| What is needed |
Starting at the first line and ending at the one with "(OGC) Open Geospatial", give the lines of the listing again exactly, and nothing else; skip the pictures.

===== Information shown

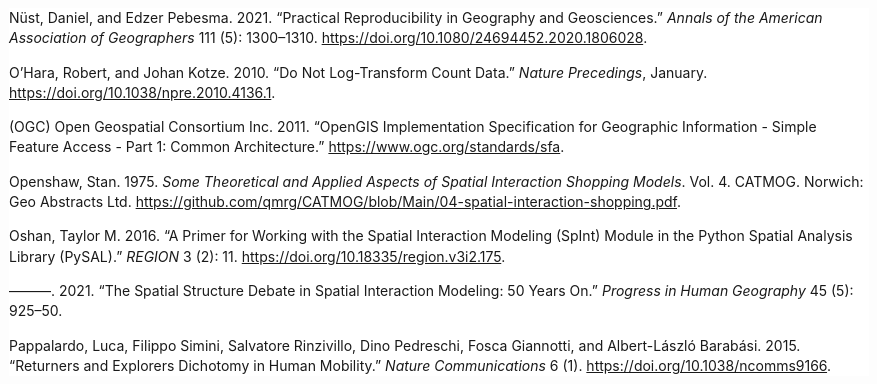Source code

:<div id="ref-nust_practical_2021" class="csl-entry">

Nüst, Daniel, and Edzer Pebesma. 2021. “Practical Reproducibility in
Geography and Geosciences.” *Annals of the American Association of
Geographers* 111 (5): 1300–1310.
<https://doi.org/10.1080/24694452.2020.1806028>.

</div>

<div id="ref-ohara2010" class="csl-entry">

O’Hara, Robert, and Johan Kotze. 2010. “Do Not Log-Transform Count
Data.” *Nature Precedings*, January.
<https://doi.org/10.1038/npre.2010.4136.1>.

</div>

<div id="ref-ogcopengeospatialconsortiuminc_opengis_2011"
class="csl-entry">

(OGC) Open Geospatial Consortium Inc. 2011. “OpenGIS Implementation
Specification for Geographic Information - Simple Feature Access - Part
1: Common Architecture.” <https://www.ogc.org/standards/sfa>.

</div>

<div id="ref-openshaw_theoretical_1975" class="csl-entry">

Openshaw, Stan. 1975. *Some Theoretical and Applied Aspects of Spatial
Interaction Shopping Models*. Vol. 4. CATMOG. Norwich: Geo Abstracts
Ltd.
<https://github.com/qmrg/CATMOG/blob/Main/04-spatial-interaction-shopping.pdf>.

</div>

<div id="ref-oshan2016" class="csl-entry">

Oshan, Taylor M. 2016. “A Primer for Working with the Spatial
Interaction Modeling (SpInt) Module in the Python Spatial Analysis
Library (PySAL).” *REGION* 3 (2): 11.
<https://doi.org/10.18335/region.v3i2.175>.

</div>

<div id="ref-oshan2021spatial" class="csl-entry">

———. 2021. “The Spatial Structure Debate in Spatial Interaction
Modeling: 50 Years On.” *Progress in Human Geography* 45 (5): 925–50.

</div>

<div id="ref-pappalardo2015" class="csl-entry">

Pappalardo, Luca, Filippo Simini, Salvatore Rinzivillo, Dino Pedreschi,
Fosca Giannotti, and Albert-László Barabási. 2015. “Returners and
Explorers Dichotomy in Human Mobility.” *Nature Communications* 6 (1).
<https://doi.org/10.1038/ncomms9166>.

</div>

<div id="ref-pereira2021" class="csl-entry">
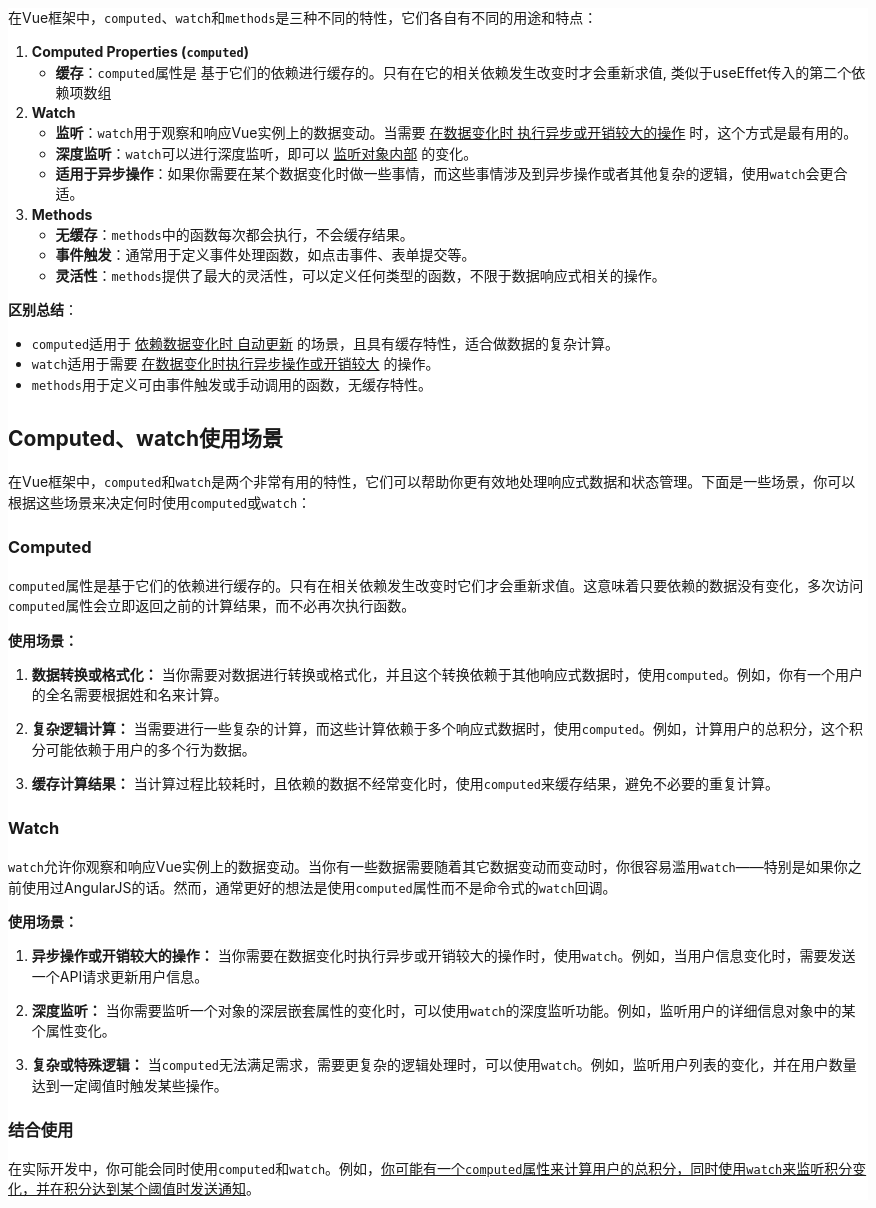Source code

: 在Vue框架中，`computed`、`watch`和`methods`是三种不同的特性，它们各自有不同的用途和特点：

1. **Computed Properties (`computed`)**
   - **缓存**：`computed`属性是 基于它们的依赖进行缓存的。只有在它的相关依赖发生改变时才会重新求值, 类似于useEffet传入的第二个依赖项数组
2. **Watch**
   - **监听**：`watch`用于观察和响应Vue实例上的数据变动。当需要 <u>在数据变化时 执行异步或开销较大的操作</u> 时，这个方式是最有用的。
   - **深度监听**：`watch`可以进行深度监听，即可以 <u>监听对象内部</u> 的变化。
   - **适用于异步操作**：如果你需要在某个数据变化时做一些事情，而这些事情涉及到异步操作或者其他复杂的逻辑，使用`watch`会更合适。
3. **Methods**
   - **无缓存**：`methods`中的函数每次都会执行，不会缓存结果。
   - **事件触发**：通常用于定义事件处理函数，如点击事件、表单提交等。
   - **灵活性**：`methods`提供了最大的灵活性，可以定义任何类型的函数，不限于数据响应式相关的操作。

**区别总结**：
- `computed`适用于 <u>依赖数据变化时 自动更新</u> 的场景，且具有缓存特性，适合做数据的复杂计算。
- `watch`适用于需要 <u>在数据变化时执行异步操作或开销较大</u> 的操作。
- `methods`用于定义可由事件触发或手动调用的函数，无缓存特性。





## Computed、watch使用场景

在Vue框架中，`computed`和`watch`是两个非常有用的特性，它们可以帮助你更有效地处理响应式数据和状态管理。下面是一些场景，你可以根据这些场景来决定何时使用`computed`或`watch`：

### Computed

`computed`属性是基于它们的依赖进行缓存的。只有在相关依赖发生改变时它们才会重新求值。这意味着只要依赖的数据没有变化，多次访问`computed`属性会立即返回之前的计算结果，而不必再次执行函数。

**使用场景：**

1. **数据转换或格式化：** 当你需要对数据进行转换或格式化，并且这个转换依赖于其他响应式数据时，使用`computed`。例如，你有一个用户的全名需要根据姓和名来计算。

2. **复杂逻辑计算：** 当需要进行一些复杂的计算，而这些计算依赖于多个响应式数据时，使用`computed`。例如，计算用户的总积分，这个积分可能依赖于用户的多个行为数据。

3. **缓存计算结果：** 当计算过程比较耗时，且依赖的数据不经常变化时，使用`computed`来缓存结果，避免不必要的重复计算。

### Watch

`watch`允许你观察和响应Vue实例上的数据变动。当你有一些数据需要随着其它数据变动而变动时，你很容易滥用`watch`——特别是如果你之前使用过AngularJS的话。然而，通常更好的想法是使用`computed`属性而不是命令式的`watch`回调。

**使用场景：**

1. **异步操作或开销较大的操作：** 当你需要在数据变化时执行异步或开销较大的操作时，使用`watch`。例如，当用户信息变化时，需要发送一个API请求更新用户信息。

2. **深度监听：** 当你需要监听一个对象的深层嵌套属性的变化时，可以使用`watch`的深度监听功能。例如，监听用户的详细信息对象中的某个属性变化。

3. **复杂或特殊逻辑：** 当`computed`无法满足需求，需要更复杂的逻辑处理时，可以使用`watch`。例如，监听用户列表的变化，并在用户数量达到一定阈值时触发某些操作。

### 结合使用

在实际开发中，你可能会同时使用`computed`和`watch`。例如，<u>你可能有一个`computed`属性来计算用户的总积分，同时使用`watch`来监听积分变化，并在积分达到某个阈值时发送通知</u>。
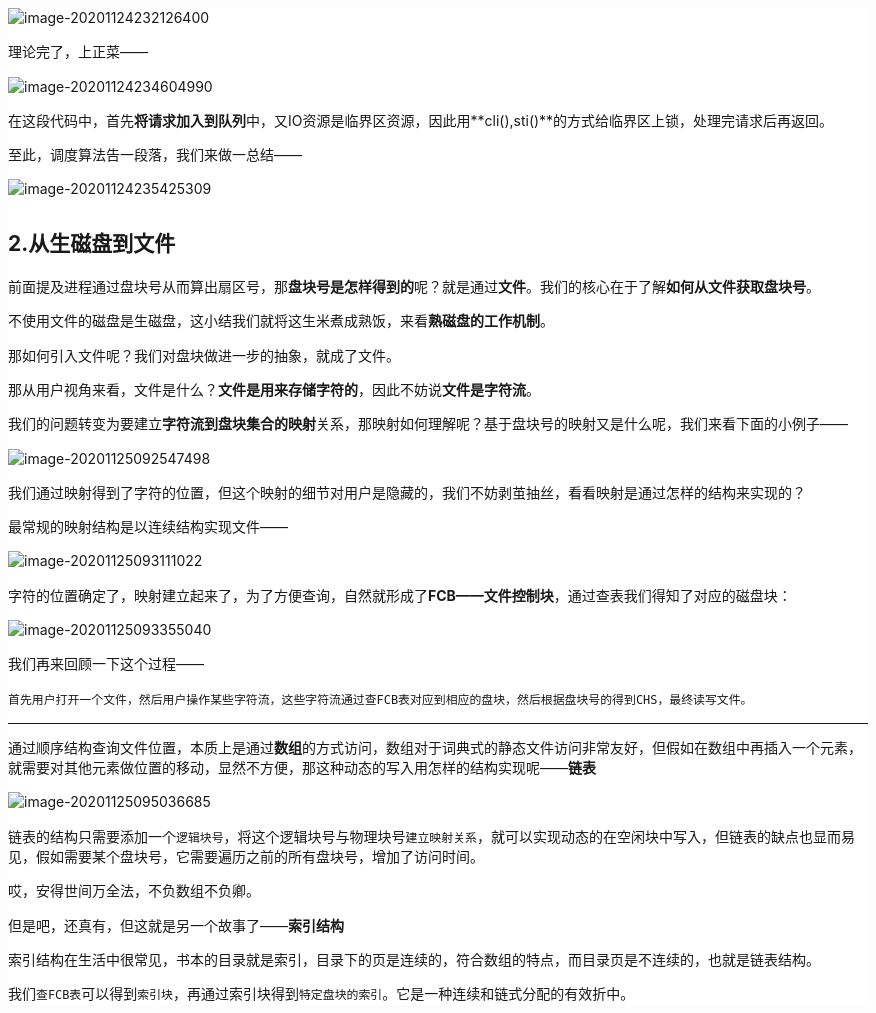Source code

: ![image-20201124232126400](https://gitee.com//future727/imgs/raw/master/zyz_img2/image-20201124232126400.png)

理论完了，上正菜——

![image-20201124234604990](https://gitee.com//future727/imgs/raw/master/zyz_img2/image-20201124234604990.png)

在这段代码中，首先**将请求加入到队列**中，又IO资源是临界区资源，因此用**cli(),sti()**的方式给临界区上锁，处理完请求后再返回。

至此，调度算法告一段落，我们来做一总结——

![image-20201124235425309](https://gitee.com//future727/imgs/raw/master/zyz_img2/image-20201124235425309.png)

## 2.从生磁盘到文件

前面提及进程通过盘块号从而算出扇区号，那**盘块号是怎样得到的**呢？就是通过**文件**。我们的核心在于了解**如何从文件获取盘块号**。

不使用文件的磁盘是生磁盘，这小结我们就将这生米煮成熟饭，来看**熟磁盘的工作机制**。

那如何引入文件呢？我们对盘块做进一步的抽象，就成了文件。

那从用户视角来看，文件是什么？**文件是用来存储字符的**，因此不妨说**文件是字符流**。

我们的问题转变为要建立**字符流到盘块集合的映射**关系，那映射如何理解呢？基于盘块号的映射又是什么呢，我们来看下面的小例子——

![image-20201125092547498](https://gitee.com//future727/imgs/raw/master/zyz_img2/image-20201125092547498.png)

我们通过映射得到了字符的位置，但这个映射的细节对用户是隐藏的，我们不妨剥茧抽丝，看看映射是通过怎样的结构来实现的？

最常规的映射结构是以连续结构实现文件——

![image-20201125093111022](https://gitee.com//future727/imgs/raw/master/zyz_img2/image-20201125093111022.png)

字符的位置确定了，映射建立起来了，为了方便查询，自然就形成了**FCB——文件控制块**，通过查表我们得知了对应的磁盘块：

![image-20201125093355040](https://gitee.com//future727/imgs/raw/master/zyz_img2/image-20201125093355040.png)

我们再来回顾一下这个过程——

`首先用户打开一个文件，然后用户操作某些字符流，这些字符流通过查FCB表对应到相应的盘块，然后根据盘块号的得到CHS，最终读写文件。`

------

通过顺序结构查询文件位置，本质上是通过**数组**的方式访问，数组对于词典式的静态文件访问非常友好，但假如在数组中再插入一个元素，就需要对其他元素做位置的移动，显然不方便，那这种动态的写入用怎样的结构实现呢——**链表**

![image-20201125095036685](https://gitee.com//future727/imgs/raw/master/zyz_img2/image-20201125095036685.png)

链表的结构只需要添加一个`逻辑块号`，将这个逻辑块号与物理块号`建立映射关系`，就可以实现动态的在空闲块中写入，但链表的缺点也显而易见，假如需要某个盘块号，它需要遍历之前的所有盘块号，增加了访问时间。

哎，安得世间万全法，不负数组不负卿。

但是吧，还真有，但这就是另一个故事了——**索引结构**

索引结构在生活中很常见，书本的目录就是索引，目录下的页是连续的，符合数组的特点，而目录页是不连续的，也就是链表结构。

我们`查FCB表`可以得到`索引块`，再通过索引块得到`特定盘块的索引`。它是一种连续和链式分配的有效折中。
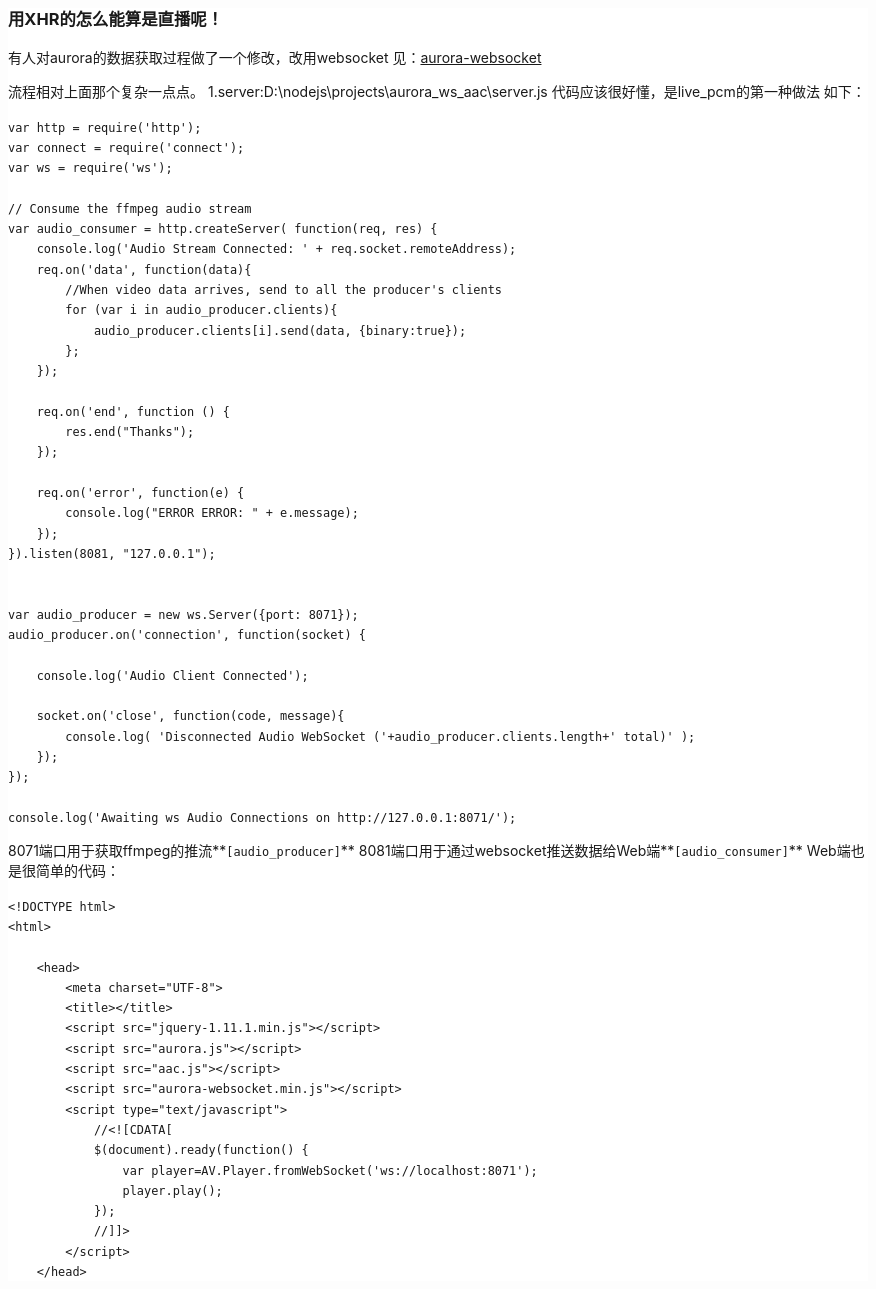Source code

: ### 用XHR的怎么能算是直播呢！
有人对aurora的数据获取过程做了一个修改，改用websocket
见：[aurora-websocket][5]

流程相对上面那个复杂一点点。
1.server:D:\nodejs\projects\aurora_ws_aac\server.js
代码应该很好懂，是live_pcm的第一种做法
如下：

    var http = require('http');
    var connect = require('connect');
    var ws = require('ws');
    
    // Consume the ffmpeg audio stream
    var audio_consumer = http.createServer( function(req, res) {
        console.log('Audio Stream Connected: ' + req.socket.remoteAddress);
        req.on('data', function(data){
            //When video data arrives, send to all the producer's clients
            for (var i in audio_producer.clients){
                audio_producer.clients[i].send(data, {binary:true});
            };
        });
    
        req.on('end', function () {
            res.end("Thanks");
        }); 
    
        req.on('error', function(e) {
            console.log("ERROR ERROR: " + e.message);
        });
    }).listen(8081, "127.0.0.1");
    
    
    var audio_producer = new ws.Server({port: 8071});
    audio_producer.on('connection', function(socket) {
    
        console.log('Audio Client Connected'); 
    
        socket.on('close', function(code, message){
            console.log( 'Disconnected Audio WebSocket ('+audio_producer.clients.length+' total)' );
        });
    });
    
    console.log('Awaiting ws Audio Connections on http://127.0.0.1:8071/');

8071端口用于获取ffmpeg的推流**`[audio_producer]`**
8081端口用于通过websocket推送数据给Web端**`[audio_consumer]`**
Web端也是很简单的代码：

    <!DOCTYPE html>
    <html>
    
    	<head>
    		<meta charset="UTF-8">
    		<title></title>
    		<script src="jquery-1.11.1.min.js"></script>
    		<script src="aurora.js"></script>
    		<script src="aac.js"></script>
    		<script src="aurora-websocket.min.js"></script>
    		<script type="text/javascript">
    			//<![CDATA[
    			$(document).ready(function() {
    				var player=AV.Player.fromWebSocket('ws://localhost:8071');
    				player.play();
    			});
    			//]]>
    		</script>
    	</head>
    	

  [1]: https://trac.ffmpeg.org/wiki/audio%20types
  [2]: https://github.com/audiocogs/aurora.js/wiki
  [3]: https://github.com/audiocogs
  [4]: http://audiocogs.org/codecs/flac/
  [5]: https://github.com/fabienbrooke/aurora-websocket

==========

| Completed exercise |
Source code

:<div id="ref-nust_practical_2021" class="csl-entry">

Nüst, Daniel, and Edzer Pebesma. 2021. “Practical Reproducibility in
Geography and Geosciences.” *Annals of the American Association of
Geographers* 111 (5): 1300–1310.
<https://doi.org/10.1080/24694452.2020.1806028>.

</div>

<div id="ref-ohara2010" class="csl-entry">

O’Hara, Robert, and Johan Kotze. 2010. “Do Not Log-Transform Count
Data.” *Nature Precedings*, January.
<https://doi.org/10.1038/npre.2010.4136.1>.

</div>

<div id="ref-ogcopengeospatialconsortiuminc_opengis_2011"
class="csl-entry">

(OGC) Open Geospatial Consortium Inc. 2011. “OpenGIS Implementation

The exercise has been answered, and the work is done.